EXERCISE MATERIALS:
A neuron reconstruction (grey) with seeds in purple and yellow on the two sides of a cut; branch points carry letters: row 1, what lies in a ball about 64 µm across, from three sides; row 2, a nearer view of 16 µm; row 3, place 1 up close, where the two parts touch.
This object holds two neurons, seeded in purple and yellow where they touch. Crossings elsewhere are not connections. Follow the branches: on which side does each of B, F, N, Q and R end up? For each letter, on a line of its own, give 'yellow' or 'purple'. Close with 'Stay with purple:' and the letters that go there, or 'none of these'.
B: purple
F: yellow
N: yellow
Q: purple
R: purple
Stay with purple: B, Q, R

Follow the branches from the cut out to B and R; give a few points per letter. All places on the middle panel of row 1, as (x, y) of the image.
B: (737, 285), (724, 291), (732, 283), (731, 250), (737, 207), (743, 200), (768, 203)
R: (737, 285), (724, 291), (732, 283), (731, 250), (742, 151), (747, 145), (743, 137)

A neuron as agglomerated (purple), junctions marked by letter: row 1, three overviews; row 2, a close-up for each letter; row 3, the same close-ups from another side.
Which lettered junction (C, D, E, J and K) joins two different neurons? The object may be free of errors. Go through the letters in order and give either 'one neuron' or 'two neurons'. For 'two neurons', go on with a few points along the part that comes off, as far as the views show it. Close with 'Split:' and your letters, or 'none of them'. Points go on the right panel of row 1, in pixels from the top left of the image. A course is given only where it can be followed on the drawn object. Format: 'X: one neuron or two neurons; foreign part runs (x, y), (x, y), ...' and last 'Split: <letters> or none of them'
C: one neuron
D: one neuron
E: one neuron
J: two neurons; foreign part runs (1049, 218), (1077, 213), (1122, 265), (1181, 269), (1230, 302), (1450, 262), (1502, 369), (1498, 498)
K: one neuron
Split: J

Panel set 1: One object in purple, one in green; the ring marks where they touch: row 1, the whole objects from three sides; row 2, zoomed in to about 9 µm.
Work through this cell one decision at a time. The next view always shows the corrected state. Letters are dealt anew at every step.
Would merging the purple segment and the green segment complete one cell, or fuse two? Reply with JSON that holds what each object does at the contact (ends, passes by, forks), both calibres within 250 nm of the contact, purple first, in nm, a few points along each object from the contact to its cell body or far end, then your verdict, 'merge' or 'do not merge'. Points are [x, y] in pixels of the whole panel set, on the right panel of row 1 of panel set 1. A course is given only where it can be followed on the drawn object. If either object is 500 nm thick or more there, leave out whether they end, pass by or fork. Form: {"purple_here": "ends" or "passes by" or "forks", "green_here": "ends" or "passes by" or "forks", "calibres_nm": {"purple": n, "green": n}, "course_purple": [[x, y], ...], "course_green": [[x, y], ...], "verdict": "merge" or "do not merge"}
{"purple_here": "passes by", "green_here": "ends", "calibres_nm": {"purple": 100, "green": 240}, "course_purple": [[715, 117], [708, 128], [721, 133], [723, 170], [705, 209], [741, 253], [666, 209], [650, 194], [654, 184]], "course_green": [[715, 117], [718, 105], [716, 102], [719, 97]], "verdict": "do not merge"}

REQUIRED WORK: Could you return the data above exactly as it stands?

ANSWER TO THIS TASK:
A neuron reconstruction (grey) with seeds in purple and yellow on the two sides of a cut; branch points carry letters: row 1, what lies in a ball about 64 µm across, from three sides; row 2, a nearer view of 16 µm; row 3, place 1 up close, where the two parts touch.
This object holds two neurons, seeded in purple and yellow where they touch. Crossings elsewhere are not connections. Follow the branches: on which side does each of B, F, N, Q and R end up? For each letter, on a line of its own, give 'yellow' or 'purple'. Close with 'Stay with purple:' and the letters that go there, or 'none of these'.
B: purple
F: yellow
N: yellow
Q: purple
R: purple
Stay with purple: B, Q, R

Follow the branches from the cut out to B and R; give a few points per letter. All places on the middle panel of row 1, as (x, y) of the image.
B: (737, 285), (724, 291), (732, 283), (731, 250), (737, 207), (743, 200), (768, 203)
R: (737, 285), (724, 291), (732, 283), (731, 250), (742, 151), (747, 145), (743, 137)

A neuron as agglomerated (purple), junctions marked by letter: row 1, three overviews; row 2, a close-up for each letter; row 3, the same close-ups from another side.
Which lettered junction (C, D, E, J and K) joins two different neurons? The object may be free of errors. Go through the letters in order and give either 'one neuron' or 'two neurons'. For 'two neurons', go on with a few points along the part that comes off, as far as the views show it. Close with 'Split:' and your letters, or 'none of them'. Points go on the right panel of row 1, in pixels from the top left of the image. A course is given only where it can be followed on the drawn object. Format: 'X: one neuron or two neurons; foreign part runs (x, y), (x, y), ...' and last 'Split: <letters> or none of them'
C: one neuron
D: one neuron
E: one neuron
J: two neurons; foreign part runs (1049, 218), (1077, 213), (1122, 265), (1181, 269), (1230, 302), (1450, 262), (1502, 369), (1498, 498)
K: one neuron
Split: J

Panel set 1: One object in purple, one in green; the ring marks where they touch: row 1, the whole objects from three sides; row 2, zoomed in to about 9 µm.
Work through this cell one decision at a time. The next view always shows the corrected state. Letters are dealt anew at every step.
Would merging the purple segment and the green segment complete one cell, or fuse two? Reply with JSON that holds what each object does at the contact (ends, passes by, forks), both calibres within 250 nm of the contact, purple first, in nm, a few points along each object from the contact to its cell body or far end, then your verdict, 'merge' or 'do not merge'. Points are [x, y] in pixels of the whole panel set, on the right panel of row 1 of panel set 1. A course is given only where it can be followed on the drawn object. If either object is 500 nm thick or more there, leave out whether they end, pass by or fork. Form: {"purple_here": "ends" or "passes by" or "forks", "green_here": "ends" or "passes by" or "forks", "calibres_nm": {"purple": n, "green": n}, "course_purple": [[x, y], ...], "course_green": [[x, y], ...], "verdict": "merge" or "do not merge"}
{"purple_here": "passes by", "green_here": "ends", "calibres_nm": {"purple": 100, "green": 240}, "course_purple": [[715, 117], [708, 128], [721, 133], [723, 170], [705, 209], [741, 253], [666, 209], [650, 194], [654, 184]], "course_green": [[715, 117], [718, 105], [716, 102], [719, 97]], "verdict": "do not merge"}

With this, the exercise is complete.